The first world nations have operated under the flawed assumption that they can consume with impunity because they're first, they're the winners. The problem with this notion is the rest of the world is going to repeat it all. The first world nations have but set an example, and capitalism will be sure to sell everything necessary for the rest to recreate it all for themselves.
It's really too bad we didn't run out of fossil fuels before reaching this point and these outcomes wouldn't be possible, it's all going to be pulled out of the ground and burned.
It's not. The first Blade Runner was set in 2019, where LA had a population of 106 million (from the original voice over by Harrison Ford). That was the 80s apocalyptic view of our time as an overcrowded and polluted hell where people have to crowd into massive cities for survival.
If you lived during the 80s, you'll recall predictions of the Amazon being cut down and the ozone layer being depleted by now. Also peak oil was supposed to have happened, along with several other resources becoming rare.
2049 was a continuation of that alternative future, which had flying cars, off-world colonies and strong AI in the form of synthetic, fleshy humans. IOW, nothing like the actual future, to date.
"If you lived during the 80s, you'll recall predictions of the Amazon being cut down and the ozone layer being depleted by now. Also peak oil was supposed to have happened, along with several other resources becoming rare."
Isn't it amazing how all the past predictions of environmental doom have been wrong?

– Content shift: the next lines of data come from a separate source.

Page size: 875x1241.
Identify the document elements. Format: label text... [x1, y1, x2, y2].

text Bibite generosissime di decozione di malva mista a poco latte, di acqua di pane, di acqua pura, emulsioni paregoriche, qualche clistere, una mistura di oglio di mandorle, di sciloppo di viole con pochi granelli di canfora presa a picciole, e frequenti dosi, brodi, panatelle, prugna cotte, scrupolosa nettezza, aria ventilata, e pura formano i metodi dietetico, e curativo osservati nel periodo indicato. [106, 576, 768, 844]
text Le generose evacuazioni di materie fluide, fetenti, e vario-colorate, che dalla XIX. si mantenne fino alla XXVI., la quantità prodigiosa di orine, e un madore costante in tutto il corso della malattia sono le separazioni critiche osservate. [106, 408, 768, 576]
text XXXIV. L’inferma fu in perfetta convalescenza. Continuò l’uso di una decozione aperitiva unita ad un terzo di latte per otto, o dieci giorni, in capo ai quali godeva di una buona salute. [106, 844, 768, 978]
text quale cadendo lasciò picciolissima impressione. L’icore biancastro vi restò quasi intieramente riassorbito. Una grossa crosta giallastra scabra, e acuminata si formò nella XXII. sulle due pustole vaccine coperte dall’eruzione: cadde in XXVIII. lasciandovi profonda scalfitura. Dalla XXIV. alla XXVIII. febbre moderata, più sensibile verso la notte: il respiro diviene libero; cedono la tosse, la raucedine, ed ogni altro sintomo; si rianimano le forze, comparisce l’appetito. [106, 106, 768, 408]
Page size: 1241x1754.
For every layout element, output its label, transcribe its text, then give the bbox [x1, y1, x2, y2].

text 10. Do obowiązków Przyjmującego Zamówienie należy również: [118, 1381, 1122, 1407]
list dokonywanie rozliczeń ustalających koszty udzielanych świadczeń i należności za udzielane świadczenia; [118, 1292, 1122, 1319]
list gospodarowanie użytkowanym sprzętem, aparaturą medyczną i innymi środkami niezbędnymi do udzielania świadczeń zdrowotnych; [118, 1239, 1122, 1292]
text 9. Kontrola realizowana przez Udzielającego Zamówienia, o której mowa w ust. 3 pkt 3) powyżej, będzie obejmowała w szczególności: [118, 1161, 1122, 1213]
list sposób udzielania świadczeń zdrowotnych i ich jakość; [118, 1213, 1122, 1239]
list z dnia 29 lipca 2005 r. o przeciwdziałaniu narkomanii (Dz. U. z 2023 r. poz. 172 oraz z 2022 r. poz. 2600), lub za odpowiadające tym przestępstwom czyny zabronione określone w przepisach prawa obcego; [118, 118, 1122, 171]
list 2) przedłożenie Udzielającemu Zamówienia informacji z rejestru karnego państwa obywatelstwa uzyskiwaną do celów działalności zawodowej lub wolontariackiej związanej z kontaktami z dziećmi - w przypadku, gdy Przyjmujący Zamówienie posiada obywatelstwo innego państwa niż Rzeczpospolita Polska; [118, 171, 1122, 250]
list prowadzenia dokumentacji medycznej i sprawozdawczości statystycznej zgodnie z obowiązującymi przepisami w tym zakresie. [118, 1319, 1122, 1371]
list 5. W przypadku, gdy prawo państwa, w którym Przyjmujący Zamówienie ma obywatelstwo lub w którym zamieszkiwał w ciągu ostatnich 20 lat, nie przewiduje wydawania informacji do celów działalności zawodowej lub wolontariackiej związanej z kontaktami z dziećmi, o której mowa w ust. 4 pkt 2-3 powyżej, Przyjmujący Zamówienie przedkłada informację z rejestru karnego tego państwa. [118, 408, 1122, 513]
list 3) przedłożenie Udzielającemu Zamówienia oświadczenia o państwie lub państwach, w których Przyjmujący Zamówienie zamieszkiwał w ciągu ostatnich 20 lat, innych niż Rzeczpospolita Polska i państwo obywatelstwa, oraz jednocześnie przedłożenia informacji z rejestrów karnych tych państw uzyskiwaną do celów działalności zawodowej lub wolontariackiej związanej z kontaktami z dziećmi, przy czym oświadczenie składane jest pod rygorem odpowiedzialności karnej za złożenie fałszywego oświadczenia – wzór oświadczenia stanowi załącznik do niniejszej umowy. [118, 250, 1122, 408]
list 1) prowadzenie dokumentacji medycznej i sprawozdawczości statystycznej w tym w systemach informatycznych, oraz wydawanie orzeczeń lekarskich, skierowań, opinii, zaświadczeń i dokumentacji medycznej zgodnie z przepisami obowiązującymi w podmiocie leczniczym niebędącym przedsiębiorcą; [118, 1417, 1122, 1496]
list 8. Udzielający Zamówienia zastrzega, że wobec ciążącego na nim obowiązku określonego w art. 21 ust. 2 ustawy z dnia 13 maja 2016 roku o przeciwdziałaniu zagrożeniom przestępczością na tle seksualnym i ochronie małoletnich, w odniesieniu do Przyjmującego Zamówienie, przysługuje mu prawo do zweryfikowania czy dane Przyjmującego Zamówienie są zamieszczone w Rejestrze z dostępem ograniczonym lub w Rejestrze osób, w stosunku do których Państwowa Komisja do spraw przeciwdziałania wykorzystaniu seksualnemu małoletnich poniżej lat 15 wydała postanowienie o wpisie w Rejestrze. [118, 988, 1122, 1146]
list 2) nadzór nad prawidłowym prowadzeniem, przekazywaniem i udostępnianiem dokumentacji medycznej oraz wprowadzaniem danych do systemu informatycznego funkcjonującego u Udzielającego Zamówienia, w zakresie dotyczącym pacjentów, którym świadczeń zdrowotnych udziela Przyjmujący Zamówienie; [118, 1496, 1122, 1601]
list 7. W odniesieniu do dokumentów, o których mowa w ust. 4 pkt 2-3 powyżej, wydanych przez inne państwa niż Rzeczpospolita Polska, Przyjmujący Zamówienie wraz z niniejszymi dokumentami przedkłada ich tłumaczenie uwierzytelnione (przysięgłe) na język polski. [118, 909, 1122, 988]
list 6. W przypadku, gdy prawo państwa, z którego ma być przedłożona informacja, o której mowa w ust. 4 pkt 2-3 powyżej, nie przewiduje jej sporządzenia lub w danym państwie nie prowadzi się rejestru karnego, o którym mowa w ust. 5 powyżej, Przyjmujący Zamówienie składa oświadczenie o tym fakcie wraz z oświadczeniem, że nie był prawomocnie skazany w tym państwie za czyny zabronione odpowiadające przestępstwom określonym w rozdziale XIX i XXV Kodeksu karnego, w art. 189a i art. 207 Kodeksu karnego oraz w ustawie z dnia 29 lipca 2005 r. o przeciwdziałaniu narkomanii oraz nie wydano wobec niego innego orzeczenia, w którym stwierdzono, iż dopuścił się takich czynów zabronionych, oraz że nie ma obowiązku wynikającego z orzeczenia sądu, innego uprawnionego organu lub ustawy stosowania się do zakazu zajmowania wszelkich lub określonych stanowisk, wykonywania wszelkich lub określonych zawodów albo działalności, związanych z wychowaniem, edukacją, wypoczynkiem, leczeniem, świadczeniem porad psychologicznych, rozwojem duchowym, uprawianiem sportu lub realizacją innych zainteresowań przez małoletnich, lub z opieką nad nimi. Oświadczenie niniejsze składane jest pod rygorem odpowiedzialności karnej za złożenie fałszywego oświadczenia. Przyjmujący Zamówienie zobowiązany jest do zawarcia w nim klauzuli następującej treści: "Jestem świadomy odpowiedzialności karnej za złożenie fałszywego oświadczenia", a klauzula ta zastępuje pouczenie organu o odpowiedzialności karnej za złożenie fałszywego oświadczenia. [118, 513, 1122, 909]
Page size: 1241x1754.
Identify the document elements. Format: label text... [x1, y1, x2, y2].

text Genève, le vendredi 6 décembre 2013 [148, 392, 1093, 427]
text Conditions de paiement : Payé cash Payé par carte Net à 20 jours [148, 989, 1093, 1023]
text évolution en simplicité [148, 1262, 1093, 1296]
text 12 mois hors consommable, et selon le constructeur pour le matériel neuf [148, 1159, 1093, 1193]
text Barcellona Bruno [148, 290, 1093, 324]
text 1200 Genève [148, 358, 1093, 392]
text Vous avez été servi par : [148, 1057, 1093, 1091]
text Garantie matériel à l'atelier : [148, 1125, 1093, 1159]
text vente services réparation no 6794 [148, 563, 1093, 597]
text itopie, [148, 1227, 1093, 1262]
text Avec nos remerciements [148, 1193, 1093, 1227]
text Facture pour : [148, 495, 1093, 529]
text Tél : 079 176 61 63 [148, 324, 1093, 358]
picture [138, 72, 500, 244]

It is. Elrich's population bomb was an earlier example that has been wrong so far. I recently re-read Whitley Strieber's Nature's End, published in 87. Although a fictional account of the future similar to the Blade Runner movies (in terms of environmental impact), it embodied the idea at the time that the Earth couldn't support several billion humans. Set in the mid 2020s, the northern forests were dead from acid rain, the Midwest was a desert and the Amazon had mostly burned down. 7 billion humans had completely decimated the biosphere.
So I'm a little skeptical whenever the latest doomsday predictions roll around.
But the truth is even more complex: for the last two decades, US society has gone through a nutritional awakening about the risk of trans fats, and widespread phase-out of trans fats has occurred due to consumer demand and regulatory pressure. Trans fats are a hard-to-avoid byproduct of partial hydrogenation of unsaturated oils: a process you want in food manufacturing to convert a liquid oil to a solid shortening. Corn oil and soybean oil largely consist of unsaturated fats, so partial hydrogenation will turn a fair bit of product into trans fats. But palm oil and coconut oil are naturally high in saturated fats, which gives them desirable properties by natural means and without trans bonds.
This is the primary reason for US food manufacturing's increased palm oil imports into the US: if widespread partial hydrogenation were still on the table, plentiful cottonseed oil could have been used instead. Crisco and Wesson were both early pioneers of hydrogenated cottonseed oil, but even today's Crisco -- the archetypal hydrogenated shortening -- has been reformulated with palm oil and soybean oil.
Then there's the matter of occasional palm oil boycotts in the US and Europe, protesting about food companies' use of palm oil from plantations that haven't been certified sustainable. Other than the inherent fuzziness and conflict of interest about a trade group deciding what it means for clearcut-type agriculture to be 'sustainable', these protests unfortunately cause the average price of all palm oil to drop, leaving others whose priorities are different to buy them up on the cheap. For example, palm oil is widely used as a cooking oil in the Indian Subcontinent, because it's cheap, is produced nearby (as opposed to in the Americas or Europe), and those countries have populations whose demand for simple cooking oils well outstrips their domestic supply.
There are many factors to this story: the ones investigated in the article, and others that I hope to have shown were missing. This shows that reality is sometimes maddeningly complex, different actors are frequently at odds, and one group's good intentions rarely survive the realities and the intricacies the global economy and local situations on the ground where the rubber meets the road.